Title: AI in Cybersecurity: Attribution, Inference, and the Dynamics of the Attack?Defense Arms Race
Abstract: The rapid progress of artificial intelligence has ushered in new methodologies for modeling, learning, and inference across domains. In security, this evolution offers both promise and peril. This keynote explores the dual role of AI in the cybersecurity landscape–empowering defenders with advanced capabilities such as code authorship attribution, LLM-driven vulnerability description enhancement, automated repair, and in-network intelligence for self-driving networks, while also exposing novel vulnerabilities, including privacy breaches in emerging modalities such as AR/VR systems.
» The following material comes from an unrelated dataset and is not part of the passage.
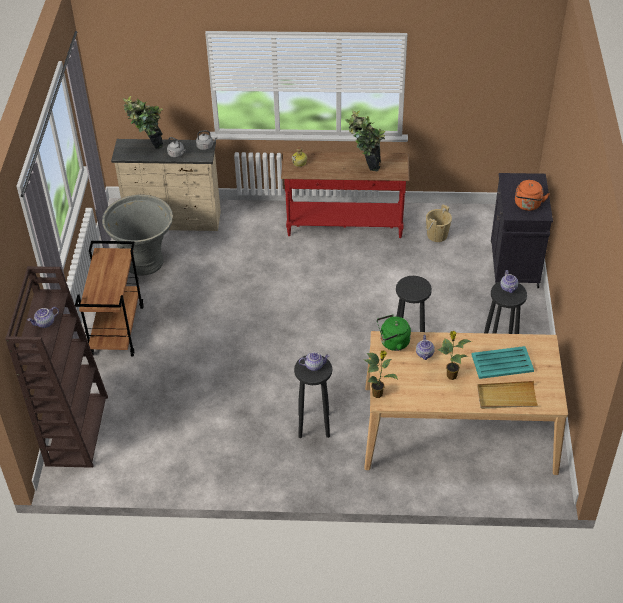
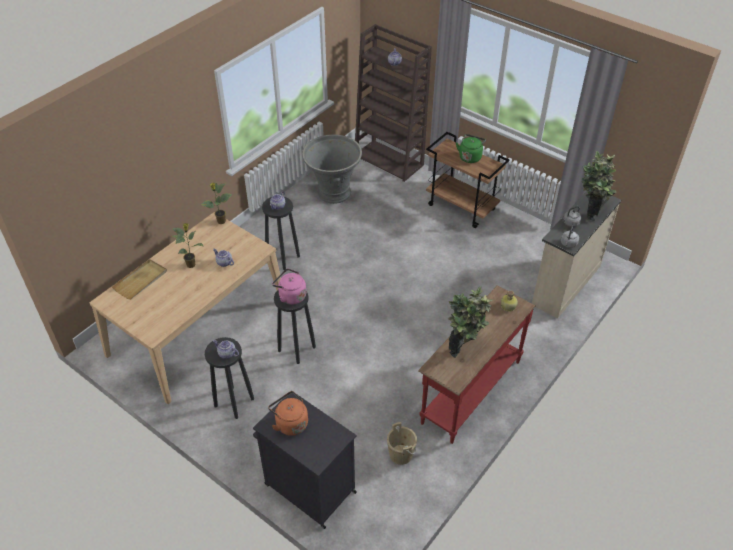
camera: 125 degrees right, 0 degrees up
(145, 262) = (524, 248): grey planter -> grey planter (333, 193)
(393, 343) = (252, 253): green kettle -> green kettle (470, 156)
(413, 287) = (291, 296): none -> pink kettle
(503, 363) = (167, 298): turquoise tray -> none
Drawing from empirical studies and system-level research, we illustrate how AI reshapes the balance in the attack-defense arms race. The talk concludes with a discussion of open research questions and methodological challenges, calling for a deeper synthesis of AI robustness, interpretability, and trust in the design of future-secure systems.
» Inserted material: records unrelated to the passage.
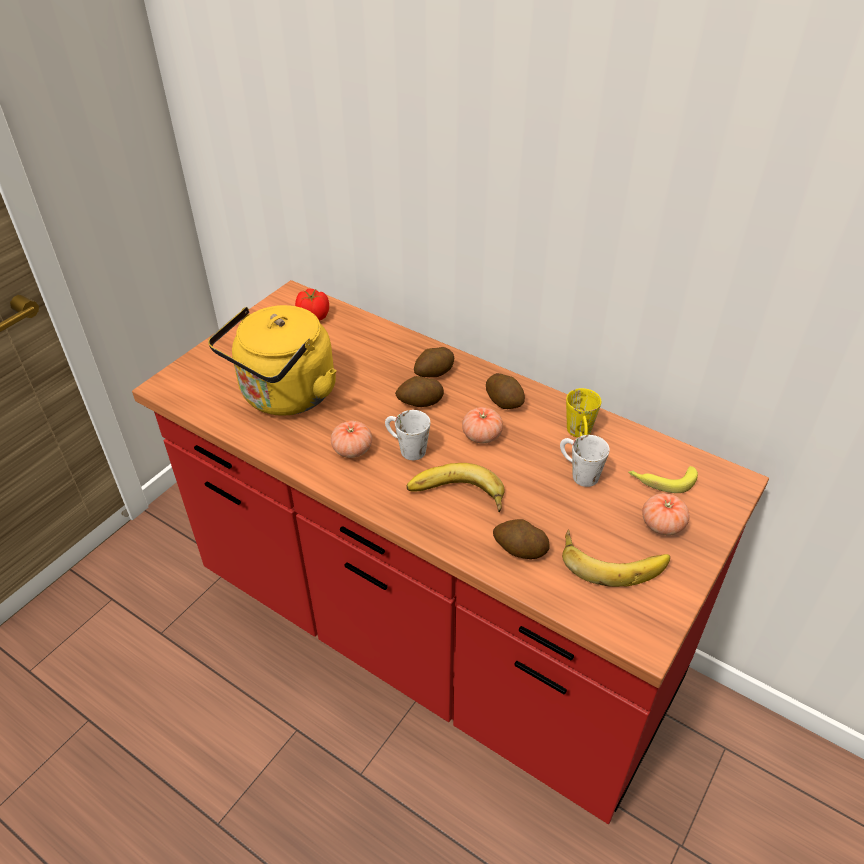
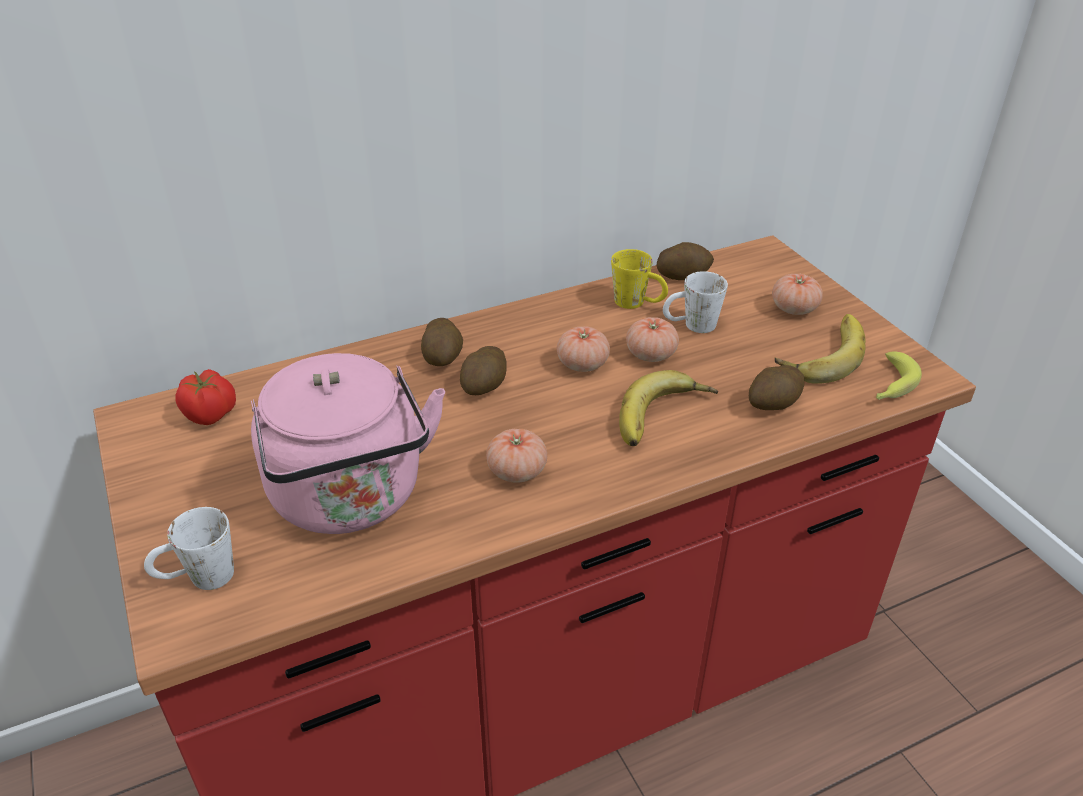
camera: 60 degrees left, 5 degrees down
(285, 397) = (351, 499): yellow kettle -> pink kettle
(406, 448) = (553, 426): white mug -> white mug (198, 579)
(504, 401) = (542, 328): potato -> potato (683, 275)
(523, 464) = (651, 354): none -> tomato
(661, 481) = (738, 286): banana -> banana (890, 385)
Biography: David Mohaisen is a Professor of Computer Science at the University of Central Florida, where he directs the Security and Analytics Lab (SEAL). His research spans systems and security, with contributions in malware analysis, adversarial machine learning, privacy inference, blockchain security, in-network intelligence, and trusted hardware. His work appears in top venues such as IEEE S&P, USENIX Security, CCS, NDSS, HPCA, CHI, VR, and ICCV. Prior to UCF, he held research and faculty positions in both academia and industry, including at Verisign Labs, the University at Buffalo (SUNY), and ETRI in South Korea. He has led major research efforts funded by NSF, NRF, AFRL, and various industry partners. He has served on editorial boards for IEEE TDSC, TMC, TPDS, and TCC, and regularly contributes to the organization of leading conferences, including IEEE S&P, CCS, NDSS, etc. He is a senior member of ACM and IEEE, and a Distinguished Speaker (ACM) and Distinguished Visitor (IEEE).